*Text to read:*
"""

In [None]:
#importing all necessary libraries
import numpy as np
from glob import glob
from tqdm import tqdm
import PIL
import cv2
from keras.utils import np_utils
from keras.preprocessing import image
from sklearn.datasets import load_files
from keras.layers import Conv2D, MaxPooling2D, Dense, Flatten
from keras.models import Sequential
from keras.models import Model
from keras import optimizers
import keras

In [None]:
#function to load data from given path
def load_dataset(path):
    data = load_files(path)
    doc_files = np.array(data['filenames'])
    doc_targets = np_utils.to_categorical(np.array(data['target']), 16)
    #print(np.array(data['filenames']))
    #print(np.array(data['target']))
    return doc_files, doc_targets

In [None]:
#Loading data from appropriate directories
train_files, train_targets = load_dataset('D:/Eduwaive Project/RVL_CDIP/train')
valid_files, valid_targets = load_dataset('D:/Eduwaive Project/RVL_CDIP/validation')
test_files, test_targets = load_dataset('D:/Eduwaive Project/RVL_CDIP/test')


In [None]:
#doc_name will give all different types of categories on which image is to be categorized
doc_names = [item[35:-1] for item in (glob("D:/Eduwaive Project/RVL_CDIP/train/*/"))]
print(doc_names)

In [None]:
#checking the dataset
print('There are %d total doc categories.' % len(doc_names))
print('There are %s total doc images.\n' % len(np.hstack([train_files, valid_files])))
print('There are %d training doc images.' % len(train_files))
print('There are %d validation doc images.' % len(valid_files))
print('There are %d test doc images.'% len(test_files))

In [None]:
#function that converts image into 4D array to facilitate Keras CNN
def convert_4darray(img_path):
    #loads image as PIL.Image.Image type
    img = image.load_img(img_path, target_size=(224, 224))
    #convert PIL.Image.Image type to 3D tensor with shape (224, 224, 3)
    x = image.img_to_array(img)
    #convert 3D tensor to 4D tensor with shape (1, 224, 224, 3) and return 4D tensor
    return np.expand_dims(x, axis=0)

In [None]:
#funtion which converts all images in given path to 4D array for Keras CNN
def convert_4darrays(img_paths):
    list_of_tensors = [convert_4darray(img_path) for img_path in tqdm(img_paths)]
    return np.vstack(list_of_tensors)

"""

*Raw data:*
"""

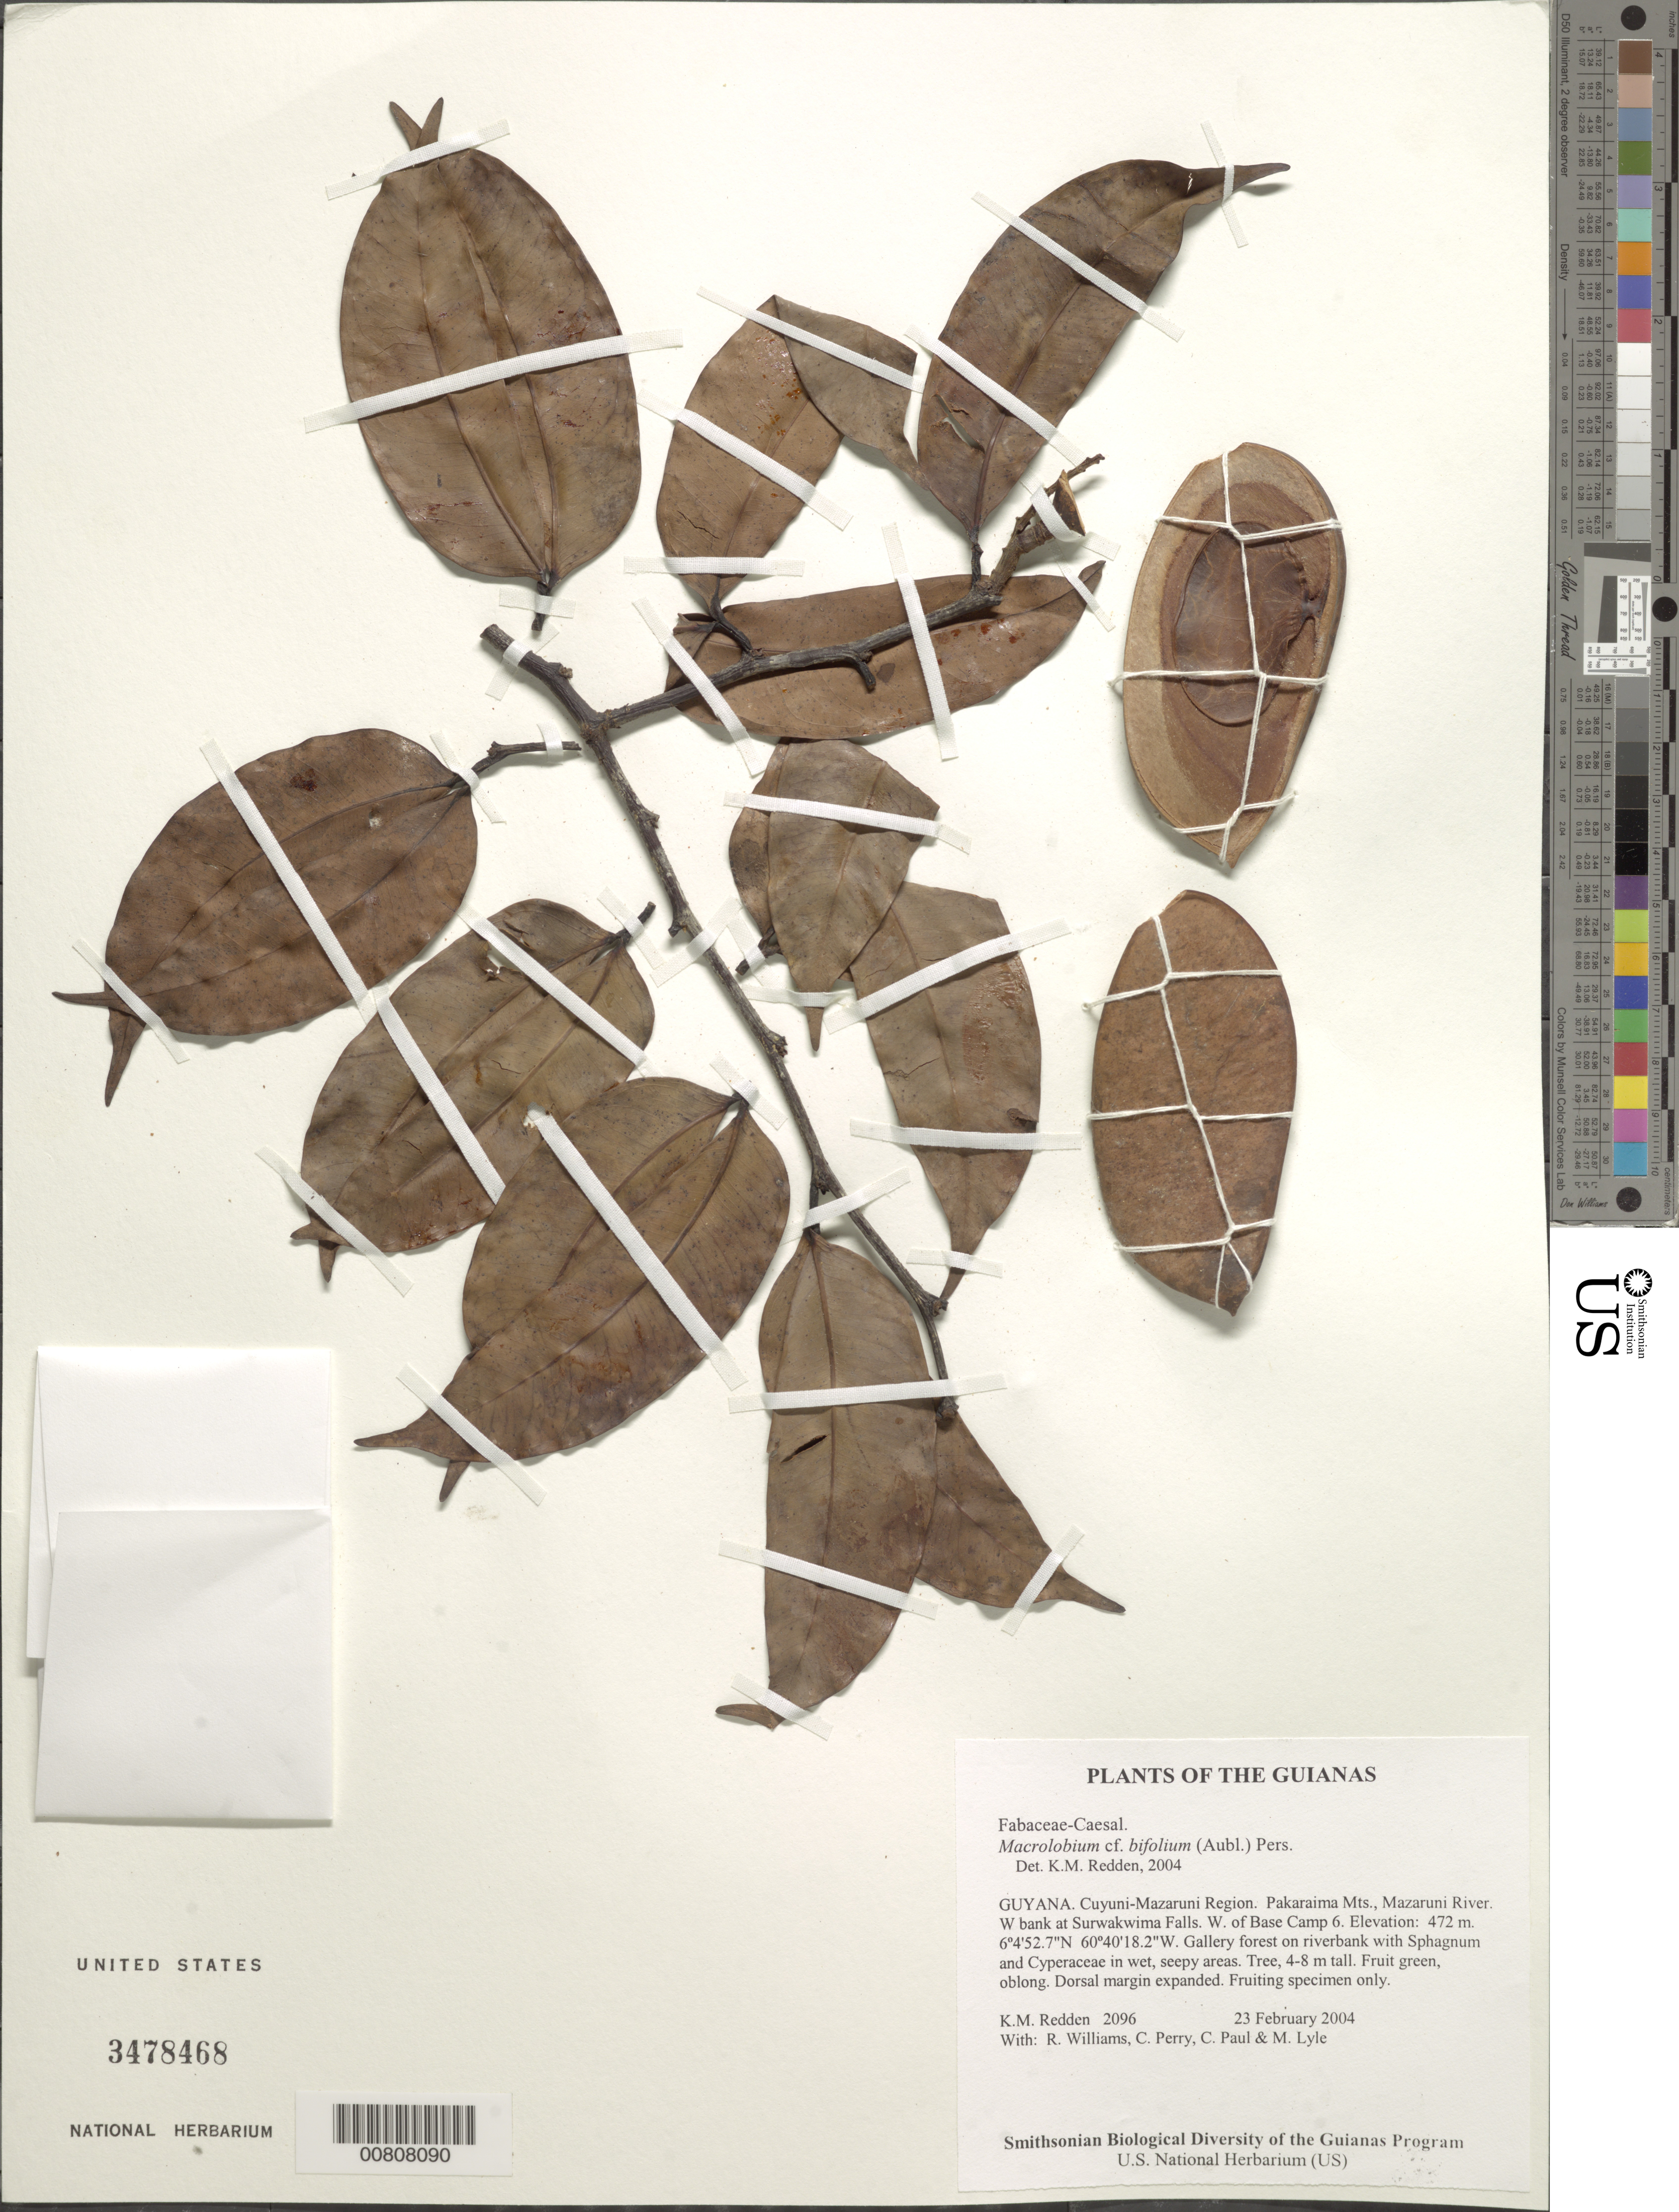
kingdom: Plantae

"""

*Objective:* Reproduce everything in the Keras notebook from "print('There are %d training" down to "return np.expand_dims(x, axis=0)".

*Response:*
print('There are %d training doc images.' % len(train_files))
print('There are %d validation doc images.' % len(valid_files))
print('There are %d test doc images.'% len(test_files))

In [None]:
#function that converts image into 4D array to facilitate Keras CNN
def convert_4darray(img_path):
    #loads image as PIL.Image.Image type
    img = image.load_img(img_path, target_size=(224, 224))
    #convert PIL.Image.Image type to 3D tensor with shape (224, 224, 3)
    x = image.img_to_array(img)
    #convert 3D tensor to 4D tensor with shape (1, 224, 224, 3) and return 4D tensor
    return np.expand_dims(x, axis=0)